It’s Pollinator Week!
Supporting pollinators takes more than just planting flowers.
The landscape design world is buzzing with advice for supporting native pollinators. There have been significant efforts by conservation organizations to raise awareness around the importance of supporting our native invertebrates. The Xerces Society published a list of 58 native bee species that are in decline or vulnerable, and recently documented declines in monarch butterfly populations have triggered petitions to add them to the endangered species act. For the home gardener, many nurseries and organizations like the New England Wild Flower Society publish a wealth of information about plants that support pollinators. In Western Massachusetts, you can even join other enthusiasts and register your pollinator garden with a local initiative to map pollinator habitat.
At Regenerative Design Group, we incorporate pollinator habitat plants into all of our designs. We have installed pollinator meadows on family farms, designed urban pollinator strips, and incorporated pollinator-friendly species into campus master plans, healing gardens, urban farms, and residential yards. Many of the species in these designs are attractive, native flowering plants, trees, and clumping grasses. It is easy to love a colorful flower garden, and installing a “pollinator” specific flower garden is an asset for educational institutions and public spaces that want to play an active role in community engagement. However, to truly support the life cycles of these very important insects, there are more actions we need to take than just planting beautiful flowers like Echinacea purpurea and Monarda fistulosa. Here are five things that every homeowner or landscaping crew should do after planting a pollinator garden.

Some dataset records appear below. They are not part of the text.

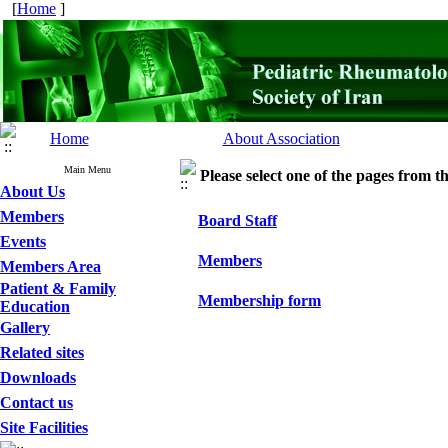
[
Home
]
Home
About Association
Main Menu
Please select one of the pages from the
About Us
Members
Board Staff
Events
Members
Members Area
Patient & Family
Membership form
Education
Gallery
Related sites
Downloads
Contact us
Site Facilities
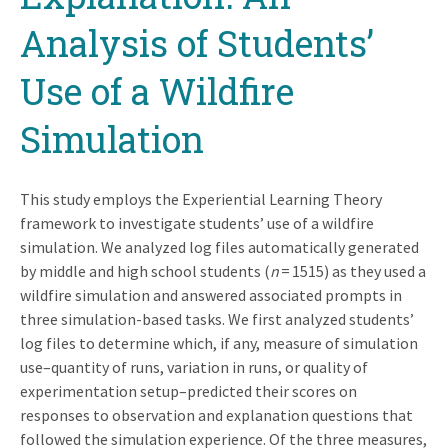
Analysis of Students’
Use of a Wildfire
Simulation
This study employs the Experiential Learning Theory
framework to investigate students’ use of a wildfire
simulation. We analyzed log files automatically generated
by middle and high school students (
n
= 1515) as they used a
wildfire simulation and answered associated prompts in
three simulation-based tasks. We first analyzed students’
log files to determine which, if any, measure of simulation
use–quantity of runs, variation in runs, or quality of
experimentation setup–predicted their scores on
responses to observation and explanation questions that
followed the simulation experience. Of the three measures,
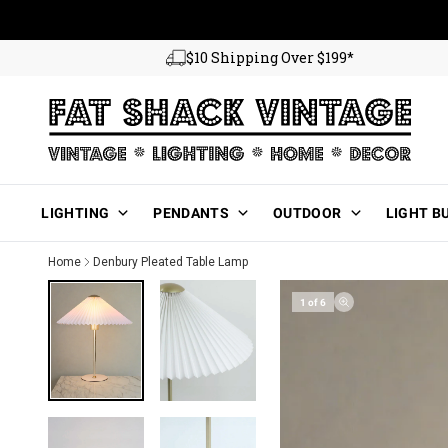
Skip to content
$10 Shipping Over $199*
Main Menu
LIGHTING
PENDANTS
OUTDOOR
LIGHT B
Home
Denbury Pleated Table Lamp
1 of 6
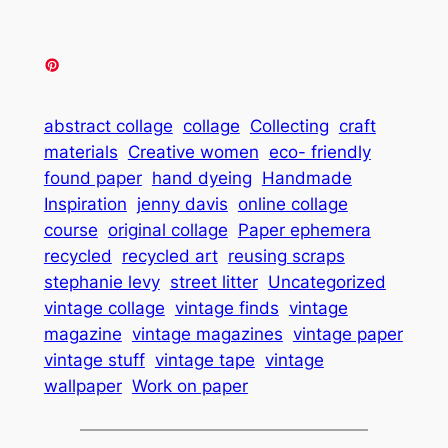
abstract collage
collage
Collecting
craft
materials
Creative women
eco- friendly
found paper
hand dyeing
Handmade
Inspiration
jenny davis
online collage
course
original collage
Paper ephemera
recycled
recycled art
reusing scraps
stephanie levy
street litter
Uncategorized
vintage collage
vintage finds
vintage
magazine
vintage magazines
vintage paper
vintage stuff
vintage tape
vintage
wallpaper
Work on paper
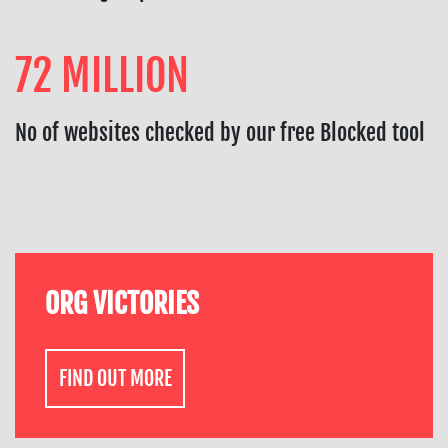
72 MILLION
No of websites checked by our free Blocked tool
ORG VICTORIES
FIND OUT MORE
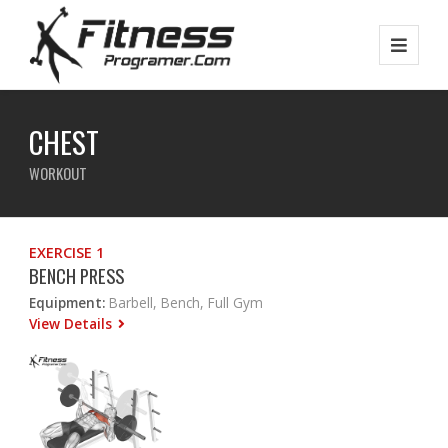
CHEST
WORKOUT
EXERCISE 1
BENCH PRESS
Equipment:
Barbell, Bench, Full Gym
View Details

1. Mow less, and less often.
Reducing the amount of lawn opens up more space for a larger variety of plants, increasing the biodiversity of the site and reducing the amount of fossil fuels burned in lawnmowers. However, lawns provide valuable social spaces for people and their pets, and it is not desirable to eliminate them from every residence or public space. This study that we recently shared shows that minor adjustments to HOW we mow can turn a lawn into valuable pollinator habitat. Mowing no more often than every two weeks allows small flowering species in lawns to bloom, increasing pollinator presence by 250%. Mowing other areas only once or twice a season invites an even broader variety of meadow species to establish.
2. Provide safe overwintering places.
Native bees and butterflies require a diversity of overwintering habitats. Ground bees burrow into the ground, whereas some butterflies like the Eastern Tiger Swallowtail (Papilio glaucus) might spend the winter in chrysalis form. Native grasses like Little Bluestem (Schizachyrium scoparium) provide food for butterfly larva in the spring and overwintering habitat for ground bees in the winter – but only if the grasses are left intact until the early spring! Some principles for good winter garden maintenance include lightly mulching with ground leaves instead of bark mulch in the fall (bees cannot burrow their way out of heavy bark mulch), and pruning back dead grasses and perennials in the early spring instead of the fall.
3. Eliminate pesticide use.
All pesticides have the potential to kill unintended beneficial insects, and some pesticides, like neonicotinoids, are absorbed by nearby plants and can then poison pollinators through nectar and pollen. Ask nurseries if they can certify that their plants are neonicotinoid free, and use organic pest management systems like buying beneficial insects for your garden instead of spraying.
4. Don’t panic when you find holes in leaves: caterpillars become butterflies!
When you notice leaves missing on plants like Asclepias tuberosa or Baptisia australis, that might be a cause for celebration instead of distress. Many popular garden plants are hosts for butterfly larva, and signs of munching may indicate the presence of a beneficial pollinators in their adolescent caterpillar form. Send photographs of the damage and any larva or insects to a local gardening club or university extension to help identify the muncher before deciding if it needs to be eradicated or not.
5. Boost food in the shoulder seasons.
The earliest and latest blooms of the season provide much-needed nectar for bees that are just emerging from hibernation, or stocking up on calories to get them through a long winter. Making the space for a few “shoulder season” plants like late blooming asters or early spring violets can make a difference for the survival of some species.